Depending on the facts of your case, many defenses may be available. These may include:
- Defense of others; or
- Someone else did it.
Defenses to murder charges tend to fall into one of two categories: 1) Someone else did it; or 2) It was a justifiable homicide.SC’s “Stand Your Ground” Law – the Protection of Persons and Property Act
In South Carolina, you have a right to defend yourself if you are attacked, to defend someone else if they are attacked, and, in most cases, you do not have a duty to retreat. You also have the right to eject persons from your property using reasonable force.
South Carolina has taken these self-defense principles even further by passing SC’s “stand your ground” law, SC Code Section 16-11-410. If someone is unlawfully trying to come into your home or vehicle, or a home or vehicle where you have a right to be, or if they are trying to remove you from that home or vehicle, you have the right to defend yourself including by using deadly force.
Even if you are not in a home or vehicle – you are walking down the street or shopping at a local department store – you have no duty to retreat and you have the right to defend yourself with deadly force if necessary.
If SC’s stand your ground law applies to your situation, we will request a pretrial hearing where we can present evidence of what happened and why you have immunity from prosecution under SC law. If the court agrees, your case will be dismissed, and you will not have to go to trial.Attacking the State’s Evidence in a Murder Prosecution
The state’s strongest evidence in a murder prosecution may involve forensic evidence, statements made by the defendant, and eyewitness testimony.

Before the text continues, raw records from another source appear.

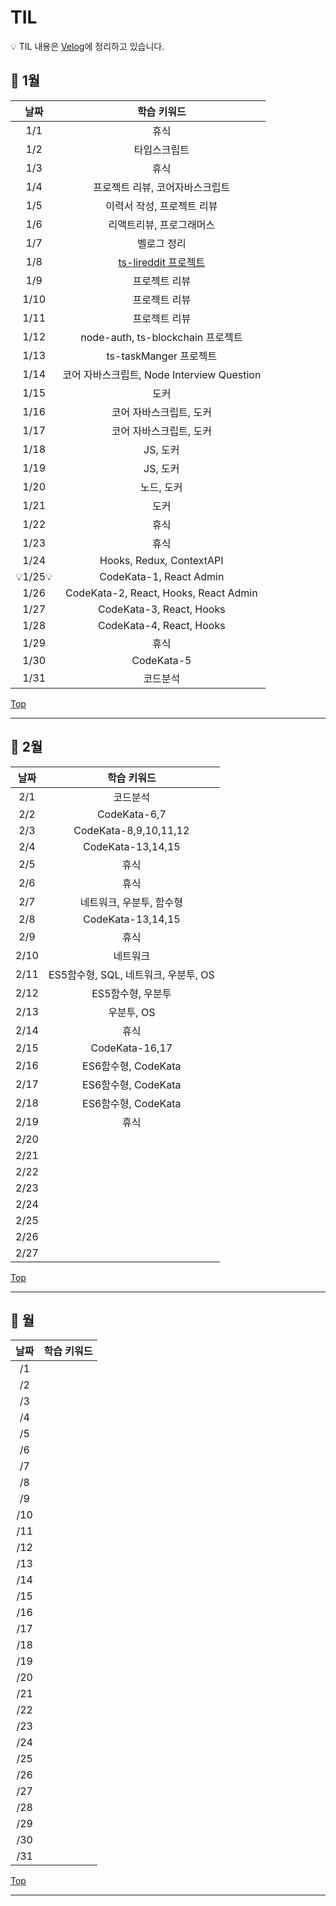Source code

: # TIL

💡 TIL 내용은 [Velog](https://velog.io/@blackb0x)에 정리하고 있습니다.

## 📝 1월

| 날짜 | 학습 키워드 |
| :--: | :---------: |
| 1/1 |휴식|
| 1/2 |타입스크립트|
| 1/3 |휴식|
| 1/4 |프로젝트 리뷰, 코어자바스크립트|
| 1/5 |이력서 작성, 프로젝트 리뷰|
| 1/6 |리액트리뷰, 프로그래머스|
| 1/7 |벨로그 정리|
| 1/8 |[ts-lireddit 프로젝트](https://github.com/devpark0714/ts-lireddit)|
| 1/9 |프로젝트 리뷰|
| 1/10 |프로젝트 리뷰|
| 1/11 |프로젝트 리뷰|
| 1/12 |node-auth, ts-blockchain 프로젝트|
| 1/13 |ts-taskManger 프로젝트|
| 1/14 |코어 자바스크립트, Node Interview Question|
| 1/15 |도커|
| 1/16 |코어 자바스크립트, 도커|
| 1/17 |코어 자바스크립트, 도커|
| 1/18 |JS, 도커|
| 1/19 |JS, 도커|
| 1/20 |노드, 도커|
| 1/21 |도커|
| 1/22 |휴식|
| 1/23 |휴식|
| 1/24 |Hooks, Redux, ContextAPI|
| 💡1/25💡 |CodeKata-1, React Admin|
| 1/26 |CodeKata-2, React, Hooks, React Admin|
| 1/27 |CodeKata-3, React, Hooks|
| 1/28 |CodeKata-4, React, Hooks|
| 1/29 |휴식|
| 1/30 |CodeKata-5|
| 1/31 |코드분석|

[Top](#TIL)

---

## 📝 2월

| 날짜 | 학습 키워드 |
| :--: | :---------: |
| 2/1 |코드분석|
| 2/2 |CodeKata-6,7|
| 2/3 |CodeKata-8,9,10,11,12|
| 2/4 |CodeKata-13,14,15|
| 2/5 |휴식|
| 2/6 |휴식|
| 2/7 |네트워크, 우분투, 함수형|
| 2/8 |CodeKata-13,14,15|
| 2/9 |휴식|
| 2/10 |네트워크|
| 2/11 |ES5함수형, SQL, 네트워크, 우분투, OS|
| 2/12 |ES5함수형, 우분투|
| 2/13 |우분투, OS|
| 2/14 |휴식|
|2/15|CodeKata-16,17|
|2/16|ES6함수형, CodeKata|
|2/17|ES6함수형, CodeKata|
|2/18|ES6함수형, CodeKata|
|2/19|휴식|
|2/20||
|2/21||
|2/22||
|2/23||
|2/24||
|2/25||
|2/26||
|2/27||
[Top](#TIL)

---

## 📝 월

| 날짜 | 학습 키워드 |
| :--: | :---------: |
|/1||
|/2||
|/3||
|/4||
|/5||
|/6||
|/7||
|/8||
|/9||
|/10||
|/11||
|/12||
|/13||
|/14||
|/15||
|/16||
|/17||
|/18||
|/19||
|/20||
|/21||
|/22||
|/23||
|/24||
|/25||
|/26||
|/27||
|/28||
|/29||
|/30||
|/31||

[Top](#TIL)

---
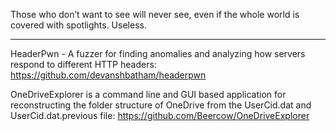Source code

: Those who don’t want to see will never see, even if the whole world is covered with spotlights. Useless.

----

HeaderPwn - A fuzzer for finding anomalies and analyzing how servers respond to different HTTP headers: https://github.com/devanshbatham/headerpwn

OneDriveExplorer is a command line and GUI based application for reconstructing the folder structure of OneDrive from the UserCid.dat and UserCid.dat.previous file: https://github.com/Beercow/OneDriveExplorer

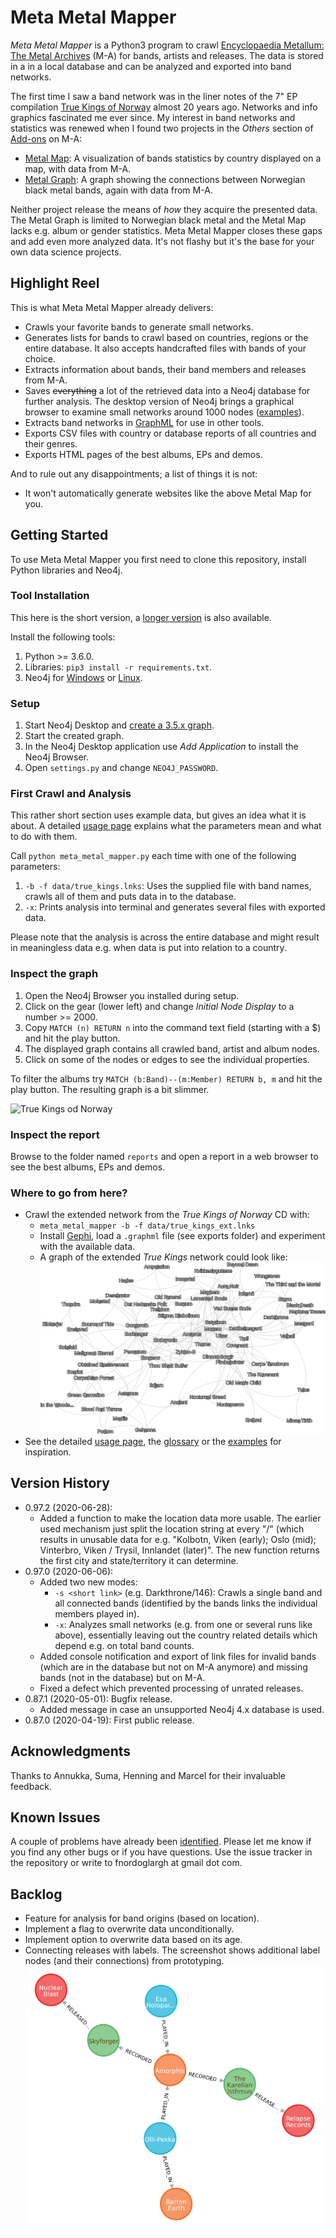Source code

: # Meta Metal Mapper

_Meta Metal Mapper_ is a Python3 program to crawl
[Encyclopaedia Metallum: The Metal Archives](https://www.metal-archives.com/)
(M-A) for bands, artists and releases. The data is stored in a in a local 
database and can be analyzed and exported into band networks.

The first time I saw a band network was in the liner notes of the 7" EP
compilation
[True Kings of Norway](https://www.metal-archives.com/albums/Immortal/True_Kings_of_Norway/111142)
almost 20 years ago. Networks and info graphics fascinated me ever since. My
interest in band networks and statistics was renewed when I found two projects
in the _Others_ section of [Add-ons](https://www.metal-archives.com/content/tools)
on M-A:

* [Metal Map](https://metal-map.com/): A visualization of bands statistics by
  country displayed on a map, with data from M-A.
* [Metal Graph](http://metal-graph.com/): A graph showing the connections
  between Norwegian black metal bands, again with data from M-A.

Neither project release the means of _how_ they acquire the presented data. The
Metal Graph is limited to Norwegian black metal and the Metal Map lacks e.g.
album or gender statistics. Meta Metal Mapper closes these gaps and add even
more analyzed data. It's not flashy but it's the base for your own data science
projects.

## Highlight Reel

This is what Meta Metal Mapper already delivers:

* Crawls your favorite bands to generate small networks. 
* Generates lists for bands to crawl based on countries, regions or the entire
  database.  It also accepts handcrafted files with bands of your choice.
* Extracts information about bands, their band members and releases from M-A.
* Saves ~~everything~~ a lot of the retrieved data into a Neo4j database for
  further analysis.  The desktop version of Neo4j brings a graphical browser to
  examine small networks around 1000 nodes
  ([examples](documentation/EXAMPLES.md)).
* Extracts band networks in [GraphML](http://graphml.graphdrawing.org/) for use
  in other tools.
* Exports CSV files with country or database reports of all countries and their
  genres.
* Exports HTML pages of the best albums, EPs and demos.

And to rule out any disappointments; a list of things it is not:

* It won't automatically generate websites like the above Metal Map for you.

## Getting Started

To use Meta Metal Mapper you first need to clone this repository, install
Python libraries and Neo4j.

### Tool Installation

This here is the short version, a [longer version](documentation/GETTING_STARTED.md)
is also available.

Install the following tools:

1. Python >= 3.6.0.
2. Libraries: `pip3 install -r requirements.txt`.
3. Neo4j for [Windows](https://neo4j.com/download/) or
   [Linux](https://neo4j.com/docs/operations-manual/current/installation/linux/debian/).

### Setup

1. Start Neo4j Desktop and [create a 3.5.x graph](documentation/USAGE.md).
2. Start the created graph.
3. In the Neo4j Desktop application use _Add Application_ to install the Neo4j
   Browser.
4. Open `settings.py` and change `NEO4J_PASSWORD`.

### First Crawl and Analysis

This rather short section uses example data, but gives an idea what it is
about. A detailed [usage page](documentation/USAGE.md) explains what the 
parameters mean and what to do with them.

Call `python meta_metal_mapper.py` each time with one of the following
parameters:

1. `-b -f data/true_kings.lnks`: Uses the supplied file with band names, crawls
  all of them and puts data in to the database.
2. `-x`: Prints analysis into terminal and generates several files with 
  exported data.

Please note that the analysis is across the entire database and might result in
meaningless data e.g. when data is put into relation to a country.

### Inspect the graph

1. Open the Neo4j Browser you installed during setup.
2. Click on the gear (lower left) and change _Initial Node Display_ to a number
  \>= 2000.
3. Copy `MATCH (n) RETURN n` into the command text field (starting with a $) 
  and hit the play button.
4. The displayed graph contains all crawled band, artist and album nodes.
5. Click on some of the nodes or edges to see the individual properties.

To filter the albums try `MATCH (b:Band)--(m:Member) RETURN b, m` and hit the
play button. The resulting graph is a bit slimmer.

![True Kings od Norway](img/true_kings.svg)

### Inspect the report

Browse to the folder named `reports` and open a report in a web browser to see
the best albums, EPs and demos.

### Where to go from here?

* Crawl the extended network from the _True Kings of Norway_ CD with:
  * `meta_metal_mapper -b -f data/true_kings_ext.lnks`
  * Install [Gephi](documentation/GEPHI_HOWTO.md), load a `.graphml` file (see
    exports folder) and experiment with the available data.
  * A graph of the extended _True Kings_ network could look like:
  ![True Kings of Norway](img/true_kings_ext.svg)
* See the detailed [usage page](documentation/USAGE.md), the
  [glossary](documentation/GLOSSARY.md) or the
  [examples](documentation/EXAMPLES.md) for inspiration.

## Version History

* 0.97.2 (2020-06-28):
  * Added a function to make the location data more usable. The earlier used
    mechanism just split the location string at every "/" (which results in
    unusable data for e.g. "Kolbotn, Viken (early); Oslo (mid); Vinterbro,
    Viken / Trysil, Innlandet (later)". The new function returns the first
    city and state/territory it can determine. 
* 0.97.0 (2020-06-06):
  * Added two new modes:
    * `-s <short link>` (e.g. Darkthrone/146): Crawls a single band and all
      connected bands (identified by the bands links the individual members
      played in).
    * `-x`: Analyzes small networks (e.g. from one or several runs like above),
      essentially leaving out the country related details which depend e.g. on
      total band counts.
  * Added console notification and export of link files for invalid bands 
    (which are in the database but not on M-A anymore) and missing bands (not
    in the database) but on M-A.
  * Fixed a defect which prevented processing of unrated releases.
* 0.87.1 (2020-05-01): Bugfix release.
    * Added message in case an unsupported Neo4j 4.x database is used.
* 0.87.0 (2020-04-19): First public release.

## Acknowledgments

Thanks to Annukka, Suma, Henning and Marcel for their invaluable feedback.

## Known Issues

A couple of problems have already been [identified](documentation/ISSUES.md).
Please let me know if you find any other bugs or if you have questions. Use the
issue tracker in the repository or write to fnordoglargh at gmail dot com.

## Backlog

* Feature for analysis for band origins (based on location).
* Implement a flag to overwrite data unconditionally.
* Implement option to overwrite data based on its age.
* Connecting releases with labels. The screenshot shows additional label nodes
  (and their connections) from prototyping.
  ![Prototype including labels and Albums](img/intro_graph_2.png)

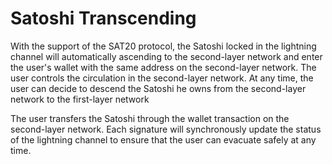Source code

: Satoshi Transcending
====

With the support of the SAT20 protocol, the Satoshi locked in the lightning channel will automatically ascending to the second-layer network and enter the user's wallet with the same address on the second-layer network. The user controls the circulation in the second-layer network. 
At any time, the user can decide to descend the Satoshi he owns from the second-layer network to the first-layer network 

The user transfers the Satoshi through the wallet transaction on the second-layer network. Each signature will synchronously update the status of the lightning channel to ensure that the user can evacuate safely at any time.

When you have issues in your case such as a coerced confession, faulty eyewitness identification, or errors in the collection or analysis of the evidence in your case, we will help you to retain the experts that you need to attack the state's case.
Private criminal defense investigators can help to reconstruct the investigation in your case and to locate or investigate potential witnesses, and we have access to a wide range of experts who can review the evidence, give us their opinion, and, when appropriate, testify at your trial about issues like:
- Crime scene analysis;
- Gunshot residue (GSR) tests;
- DNA analysis;
- Fingerprint comparisons;
- Shoeprint comparisons;
- Cross-racial identifications;
- Coerced confessions; or
- Any other evidentiary issue that is key to your prosecution.
Law enforcement and prosecutors are under intense pressure and scrutiny from the public to solve murder cases and to obtain convictions. The state will likely bring all its resources to bear to obtain a conviction in every murder case, and it is essential that you have a determined and aggressive SC criminal defense lawyer on your side.